**Extracted records**:
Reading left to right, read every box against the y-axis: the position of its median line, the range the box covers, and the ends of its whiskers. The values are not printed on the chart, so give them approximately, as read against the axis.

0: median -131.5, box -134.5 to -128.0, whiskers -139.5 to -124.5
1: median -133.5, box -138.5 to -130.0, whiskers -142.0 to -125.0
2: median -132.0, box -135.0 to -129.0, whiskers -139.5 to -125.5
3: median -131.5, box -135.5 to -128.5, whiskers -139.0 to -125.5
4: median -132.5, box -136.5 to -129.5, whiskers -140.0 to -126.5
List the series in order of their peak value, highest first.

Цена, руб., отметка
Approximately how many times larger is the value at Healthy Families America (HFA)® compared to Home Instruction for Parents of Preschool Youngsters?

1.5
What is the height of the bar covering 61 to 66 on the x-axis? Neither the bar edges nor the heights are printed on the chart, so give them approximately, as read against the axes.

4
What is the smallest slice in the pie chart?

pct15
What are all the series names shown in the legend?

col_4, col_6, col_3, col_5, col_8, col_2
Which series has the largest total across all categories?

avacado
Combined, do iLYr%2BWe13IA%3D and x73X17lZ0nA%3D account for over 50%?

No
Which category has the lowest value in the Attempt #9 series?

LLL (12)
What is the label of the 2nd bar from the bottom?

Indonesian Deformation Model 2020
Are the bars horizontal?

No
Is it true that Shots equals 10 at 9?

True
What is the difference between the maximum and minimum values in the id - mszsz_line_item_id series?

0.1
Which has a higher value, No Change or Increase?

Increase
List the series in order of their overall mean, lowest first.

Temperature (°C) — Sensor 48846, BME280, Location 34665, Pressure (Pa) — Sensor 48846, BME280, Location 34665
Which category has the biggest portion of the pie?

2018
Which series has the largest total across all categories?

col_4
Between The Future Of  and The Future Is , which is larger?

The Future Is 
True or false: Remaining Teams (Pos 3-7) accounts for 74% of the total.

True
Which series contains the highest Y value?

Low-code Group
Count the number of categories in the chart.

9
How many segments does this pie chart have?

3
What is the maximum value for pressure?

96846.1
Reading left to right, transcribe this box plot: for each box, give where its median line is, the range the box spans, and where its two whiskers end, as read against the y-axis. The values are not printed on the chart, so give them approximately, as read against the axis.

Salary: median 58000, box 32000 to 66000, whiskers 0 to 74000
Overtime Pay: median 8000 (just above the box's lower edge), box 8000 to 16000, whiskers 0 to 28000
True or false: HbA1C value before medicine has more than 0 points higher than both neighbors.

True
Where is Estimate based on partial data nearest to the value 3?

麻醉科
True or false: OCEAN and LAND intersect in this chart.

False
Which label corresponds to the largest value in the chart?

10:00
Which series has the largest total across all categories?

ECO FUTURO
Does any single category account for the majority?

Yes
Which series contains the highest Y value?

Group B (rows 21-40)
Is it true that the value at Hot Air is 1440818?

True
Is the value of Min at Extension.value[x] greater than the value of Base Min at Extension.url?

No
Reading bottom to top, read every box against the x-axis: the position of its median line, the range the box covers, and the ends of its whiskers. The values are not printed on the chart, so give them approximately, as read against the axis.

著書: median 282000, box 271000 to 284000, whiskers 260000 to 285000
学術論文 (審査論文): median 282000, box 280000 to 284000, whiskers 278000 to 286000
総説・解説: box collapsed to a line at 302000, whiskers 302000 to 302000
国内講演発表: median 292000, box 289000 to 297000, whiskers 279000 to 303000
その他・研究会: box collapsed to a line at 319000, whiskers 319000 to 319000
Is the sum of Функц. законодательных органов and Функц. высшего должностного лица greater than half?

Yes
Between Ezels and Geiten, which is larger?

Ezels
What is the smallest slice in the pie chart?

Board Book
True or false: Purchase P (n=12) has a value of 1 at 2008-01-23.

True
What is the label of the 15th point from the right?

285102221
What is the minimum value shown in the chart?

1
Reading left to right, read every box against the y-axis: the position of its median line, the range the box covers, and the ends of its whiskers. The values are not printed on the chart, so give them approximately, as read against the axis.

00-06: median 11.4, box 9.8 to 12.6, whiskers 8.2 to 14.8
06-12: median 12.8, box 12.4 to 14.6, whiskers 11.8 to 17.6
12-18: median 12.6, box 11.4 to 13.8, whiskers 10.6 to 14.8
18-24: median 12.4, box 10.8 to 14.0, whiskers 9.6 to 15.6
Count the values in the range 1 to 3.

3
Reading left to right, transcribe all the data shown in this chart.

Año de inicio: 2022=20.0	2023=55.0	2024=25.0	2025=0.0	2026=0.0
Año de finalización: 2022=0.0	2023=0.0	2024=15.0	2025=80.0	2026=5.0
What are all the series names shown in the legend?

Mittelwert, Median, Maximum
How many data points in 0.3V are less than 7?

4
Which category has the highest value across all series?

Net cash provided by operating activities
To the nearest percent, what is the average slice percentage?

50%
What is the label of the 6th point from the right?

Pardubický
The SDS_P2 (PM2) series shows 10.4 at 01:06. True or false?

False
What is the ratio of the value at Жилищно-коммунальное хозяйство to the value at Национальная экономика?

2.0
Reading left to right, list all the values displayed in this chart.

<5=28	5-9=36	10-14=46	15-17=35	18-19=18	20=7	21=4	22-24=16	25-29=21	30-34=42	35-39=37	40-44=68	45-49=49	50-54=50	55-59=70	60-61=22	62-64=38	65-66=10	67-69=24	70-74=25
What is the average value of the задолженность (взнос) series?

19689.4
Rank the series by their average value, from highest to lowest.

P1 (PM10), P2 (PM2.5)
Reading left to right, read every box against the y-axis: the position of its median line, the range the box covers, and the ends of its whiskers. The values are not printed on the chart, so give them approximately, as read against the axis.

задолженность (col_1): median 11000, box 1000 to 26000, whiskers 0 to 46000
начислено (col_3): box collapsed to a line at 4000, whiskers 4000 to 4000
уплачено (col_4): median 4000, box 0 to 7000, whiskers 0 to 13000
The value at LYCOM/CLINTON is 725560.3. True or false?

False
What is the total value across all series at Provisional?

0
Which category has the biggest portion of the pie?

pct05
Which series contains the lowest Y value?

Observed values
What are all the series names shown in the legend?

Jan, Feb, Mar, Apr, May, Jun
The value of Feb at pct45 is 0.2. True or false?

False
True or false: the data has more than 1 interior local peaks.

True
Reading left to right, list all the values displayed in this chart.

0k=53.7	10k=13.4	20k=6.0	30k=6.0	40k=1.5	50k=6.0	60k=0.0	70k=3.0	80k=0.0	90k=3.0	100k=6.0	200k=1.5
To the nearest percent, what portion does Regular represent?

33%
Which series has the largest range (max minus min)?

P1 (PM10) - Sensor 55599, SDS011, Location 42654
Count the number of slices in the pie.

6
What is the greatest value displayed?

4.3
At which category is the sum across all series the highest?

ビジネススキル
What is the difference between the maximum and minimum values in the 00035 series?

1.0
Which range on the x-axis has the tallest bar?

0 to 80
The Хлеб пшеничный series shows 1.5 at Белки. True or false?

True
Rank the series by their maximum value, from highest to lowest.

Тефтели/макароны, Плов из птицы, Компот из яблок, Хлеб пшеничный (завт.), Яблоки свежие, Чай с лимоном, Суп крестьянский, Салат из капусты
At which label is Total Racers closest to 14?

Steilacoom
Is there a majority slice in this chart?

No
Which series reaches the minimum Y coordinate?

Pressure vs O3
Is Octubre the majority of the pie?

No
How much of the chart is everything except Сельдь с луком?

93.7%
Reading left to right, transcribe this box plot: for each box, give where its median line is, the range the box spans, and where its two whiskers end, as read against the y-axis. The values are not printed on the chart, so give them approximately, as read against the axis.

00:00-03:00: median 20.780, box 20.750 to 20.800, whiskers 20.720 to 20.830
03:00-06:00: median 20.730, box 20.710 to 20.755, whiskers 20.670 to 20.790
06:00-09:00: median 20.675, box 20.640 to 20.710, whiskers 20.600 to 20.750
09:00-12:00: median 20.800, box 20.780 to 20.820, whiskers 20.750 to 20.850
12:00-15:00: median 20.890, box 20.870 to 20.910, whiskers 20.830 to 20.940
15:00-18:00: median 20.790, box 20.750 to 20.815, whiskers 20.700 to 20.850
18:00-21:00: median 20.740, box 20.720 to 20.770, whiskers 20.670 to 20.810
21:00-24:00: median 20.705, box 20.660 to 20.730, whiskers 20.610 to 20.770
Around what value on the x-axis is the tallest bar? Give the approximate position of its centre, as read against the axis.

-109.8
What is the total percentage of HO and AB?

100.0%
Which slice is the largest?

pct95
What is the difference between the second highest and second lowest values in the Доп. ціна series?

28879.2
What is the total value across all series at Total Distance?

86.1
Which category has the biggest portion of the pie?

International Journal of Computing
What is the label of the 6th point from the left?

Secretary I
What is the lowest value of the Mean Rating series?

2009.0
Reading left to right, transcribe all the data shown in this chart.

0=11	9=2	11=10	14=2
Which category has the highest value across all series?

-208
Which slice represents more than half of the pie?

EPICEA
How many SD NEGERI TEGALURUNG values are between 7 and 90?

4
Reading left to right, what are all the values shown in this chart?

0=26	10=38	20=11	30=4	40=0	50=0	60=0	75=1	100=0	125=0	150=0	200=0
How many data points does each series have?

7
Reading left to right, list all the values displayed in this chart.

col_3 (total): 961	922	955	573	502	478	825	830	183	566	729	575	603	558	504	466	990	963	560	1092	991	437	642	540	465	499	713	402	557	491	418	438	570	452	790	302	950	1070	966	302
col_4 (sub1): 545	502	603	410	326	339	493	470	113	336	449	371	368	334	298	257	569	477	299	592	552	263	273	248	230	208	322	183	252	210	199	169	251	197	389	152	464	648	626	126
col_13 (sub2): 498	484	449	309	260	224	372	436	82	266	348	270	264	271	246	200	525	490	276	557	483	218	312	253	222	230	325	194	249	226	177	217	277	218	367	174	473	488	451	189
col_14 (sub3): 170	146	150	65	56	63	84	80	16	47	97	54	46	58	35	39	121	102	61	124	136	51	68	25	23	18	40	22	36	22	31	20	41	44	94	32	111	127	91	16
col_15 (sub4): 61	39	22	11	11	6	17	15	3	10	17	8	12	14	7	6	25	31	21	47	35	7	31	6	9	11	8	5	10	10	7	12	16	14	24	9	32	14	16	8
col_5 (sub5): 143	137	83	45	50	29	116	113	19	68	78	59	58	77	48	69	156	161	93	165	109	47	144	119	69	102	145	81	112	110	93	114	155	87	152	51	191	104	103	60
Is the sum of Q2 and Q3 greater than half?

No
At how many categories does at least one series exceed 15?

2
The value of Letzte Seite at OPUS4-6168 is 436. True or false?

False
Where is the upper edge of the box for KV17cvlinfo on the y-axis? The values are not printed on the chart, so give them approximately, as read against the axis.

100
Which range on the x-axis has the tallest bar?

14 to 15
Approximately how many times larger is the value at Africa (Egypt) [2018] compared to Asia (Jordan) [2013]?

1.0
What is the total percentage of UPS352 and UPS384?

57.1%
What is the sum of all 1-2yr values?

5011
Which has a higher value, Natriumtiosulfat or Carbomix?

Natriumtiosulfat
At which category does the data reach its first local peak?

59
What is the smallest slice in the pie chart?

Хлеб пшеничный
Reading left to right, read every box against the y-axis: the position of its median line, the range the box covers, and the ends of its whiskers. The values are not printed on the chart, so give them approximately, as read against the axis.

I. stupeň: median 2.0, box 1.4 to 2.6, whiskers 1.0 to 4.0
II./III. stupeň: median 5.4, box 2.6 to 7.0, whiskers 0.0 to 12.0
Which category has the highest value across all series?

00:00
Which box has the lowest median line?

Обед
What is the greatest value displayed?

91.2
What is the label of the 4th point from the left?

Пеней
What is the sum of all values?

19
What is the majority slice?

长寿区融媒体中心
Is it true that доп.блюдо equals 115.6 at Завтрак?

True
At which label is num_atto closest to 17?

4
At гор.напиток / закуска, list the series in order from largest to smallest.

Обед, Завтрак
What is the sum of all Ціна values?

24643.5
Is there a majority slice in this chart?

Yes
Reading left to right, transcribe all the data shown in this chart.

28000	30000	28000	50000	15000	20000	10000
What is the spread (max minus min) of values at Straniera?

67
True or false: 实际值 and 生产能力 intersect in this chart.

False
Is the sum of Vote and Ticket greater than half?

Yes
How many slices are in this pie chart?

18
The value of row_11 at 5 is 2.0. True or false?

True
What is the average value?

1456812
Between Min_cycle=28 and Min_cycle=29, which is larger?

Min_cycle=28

**What the task asks**:
Copy out the data word for word, from the line containing "著書: median 282000, box" down through the line containing "What is the minimum value shown in the chart?", including both of those lines.

**Exercise solution**:
著書: median 282000, box 271000 to 284000, whiskers 260000 to 285000
学術論文 (審査論文): median 282000, box 280000 to 284000, whiskers 278000 to 286000
総説・解説: box collapsed to a line at 302000, whiskers 302000 to 302000
国内講演発表: median 292000, box 289000 to 297000, whiskers 279000 to 303000
その他・研究会: box collapsed to a line at 319000, whiskers 319000 to 319000
Is the sum of Функц. законодательных органов and Функц. высшего должностного лица greater than half?

Yes
Between Ezels and Geiten, which is larger?

Ezels
What is the smallest slice in the pie chart?

Board Book
True or false: Purchase P (n=12) has a value of 1 at 2008-01-23.

True
What is the label of the 15th point from the right?

285102221
What is the minimum value shown in the chart?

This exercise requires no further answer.